--- Task objective ---
Word for word, give the data again without its pictures.

--- Data segment ---
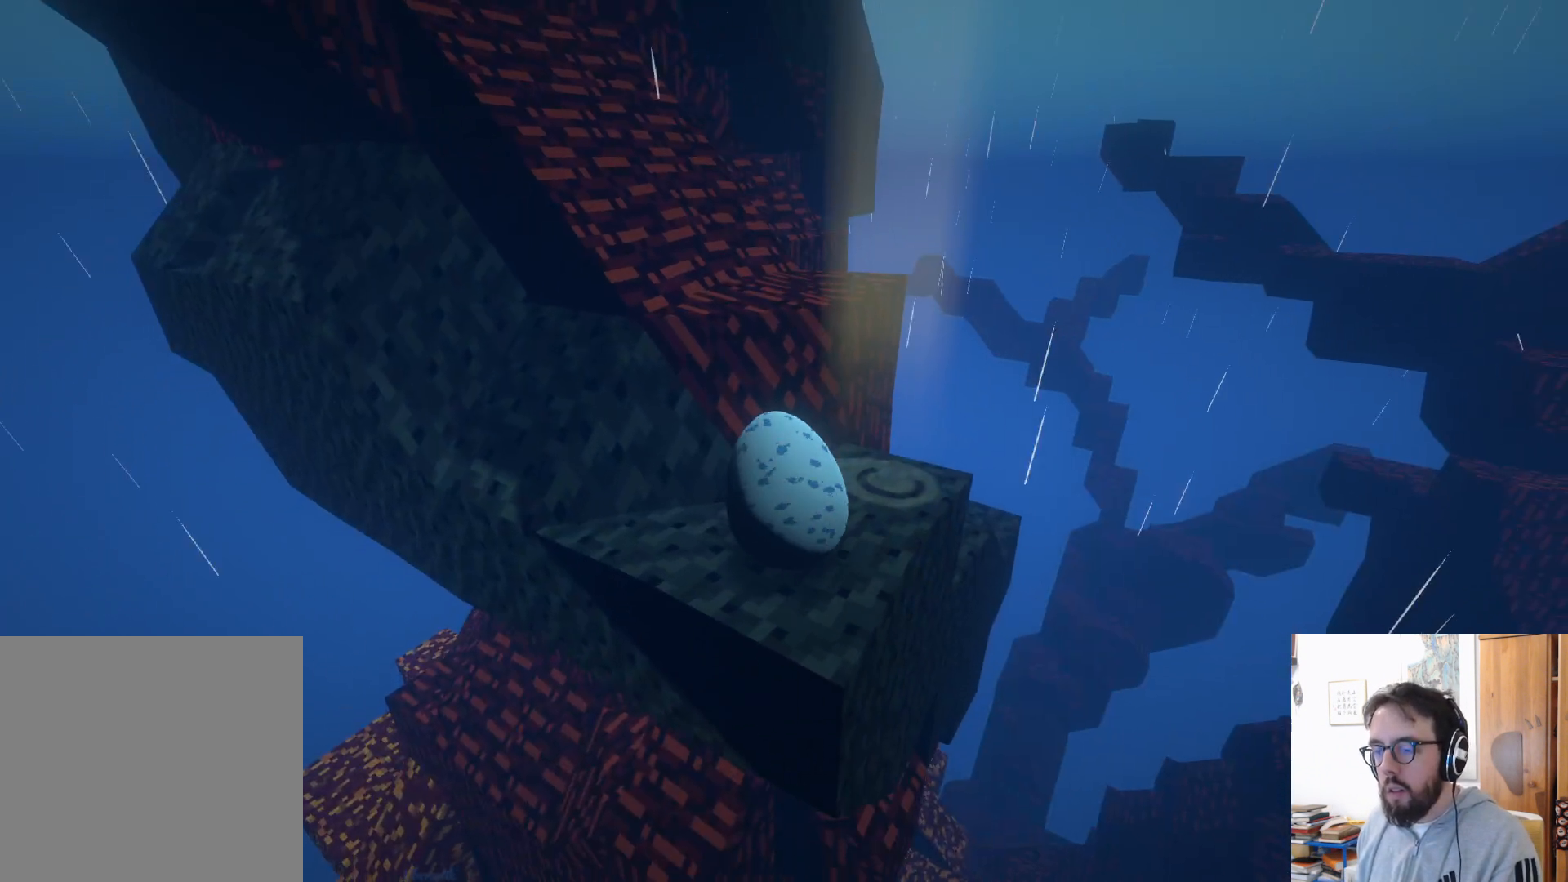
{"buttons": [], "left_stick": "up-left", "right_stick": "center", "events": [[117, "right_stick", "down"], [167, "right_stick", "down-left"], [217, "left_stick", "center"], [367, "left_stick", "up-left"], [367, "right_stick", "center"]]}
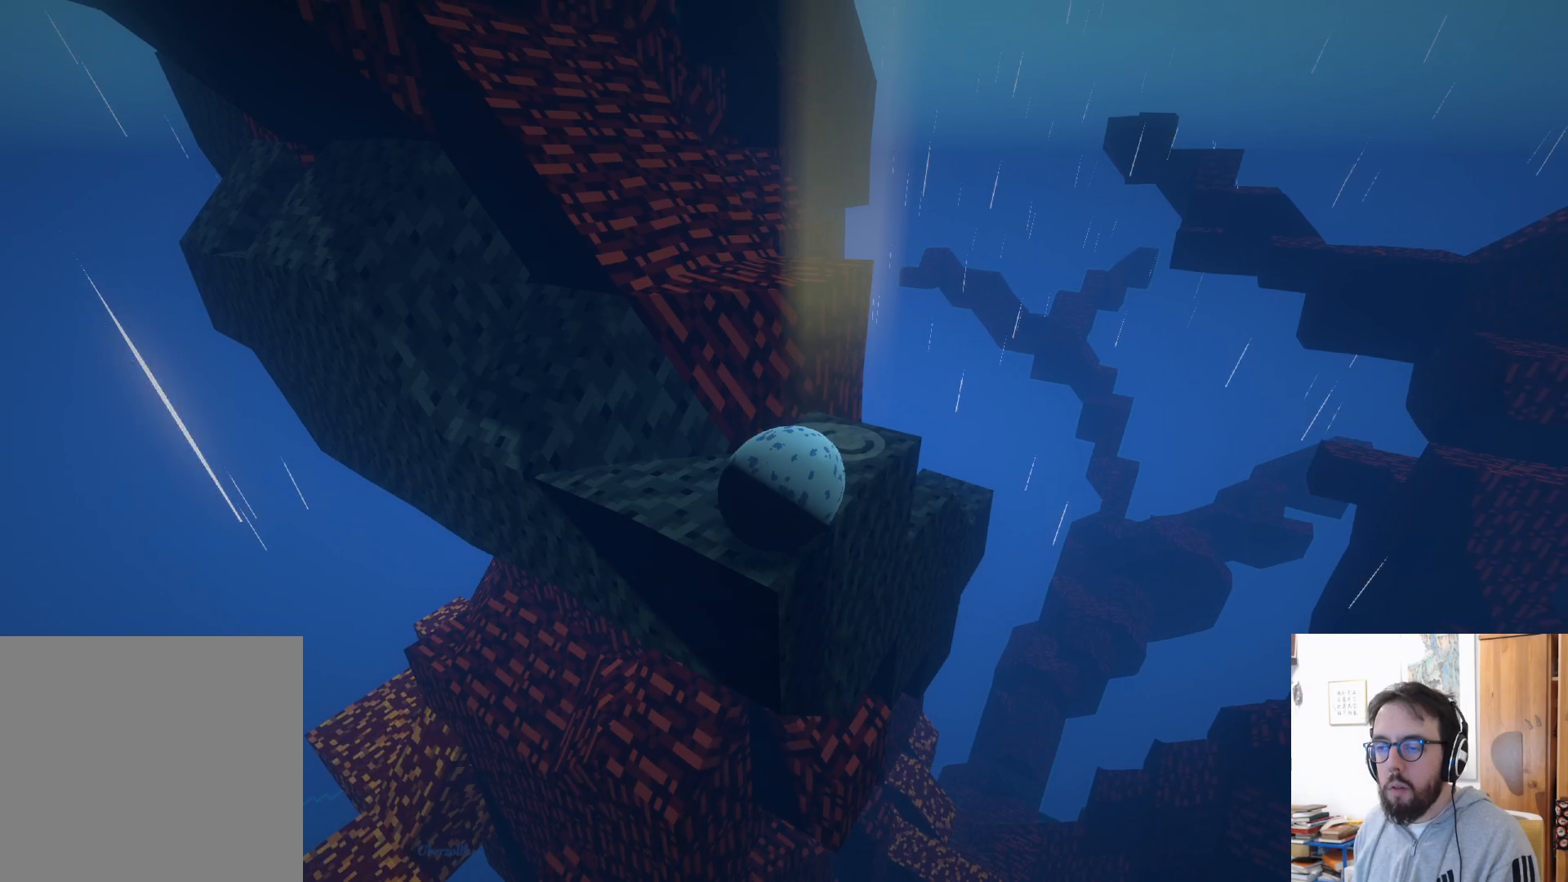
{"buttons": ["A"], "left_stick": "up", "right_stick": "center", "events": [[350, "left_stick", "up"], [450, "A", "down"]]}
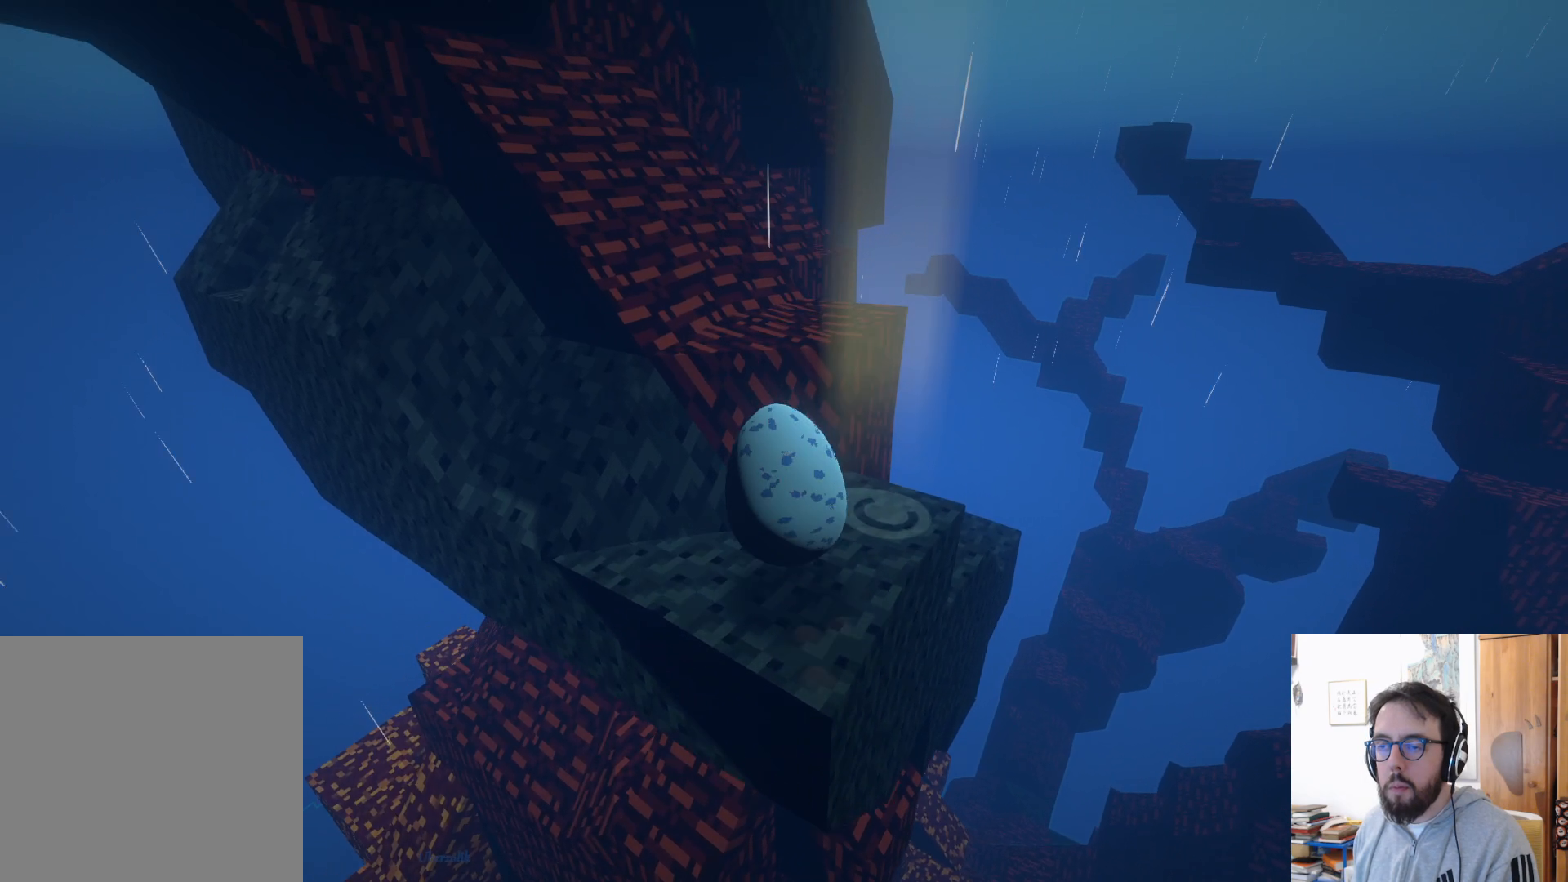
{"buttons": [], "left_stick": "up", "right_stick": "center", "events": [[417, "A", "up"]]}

--- Exercise response ---
{"buttons": [], "left_stick": "up-left", "right_stick": "center", "events": [[117, "right_stick", "down"], [167, "right_stick", "down-left"], [217, "left_stick", "center"], [367, "left_stick", "up-left"], [367, "right_stick", "center"]]}
{"buttons": ["A"], "left_stick": "up", "right_stick": "center", "events": [[350, "left_stick", "up"], [450, "A", "down"]]}
{"buttons": [], "left_stick": "up", "right_stick": "center", "events": [[417, "A", "up"]]}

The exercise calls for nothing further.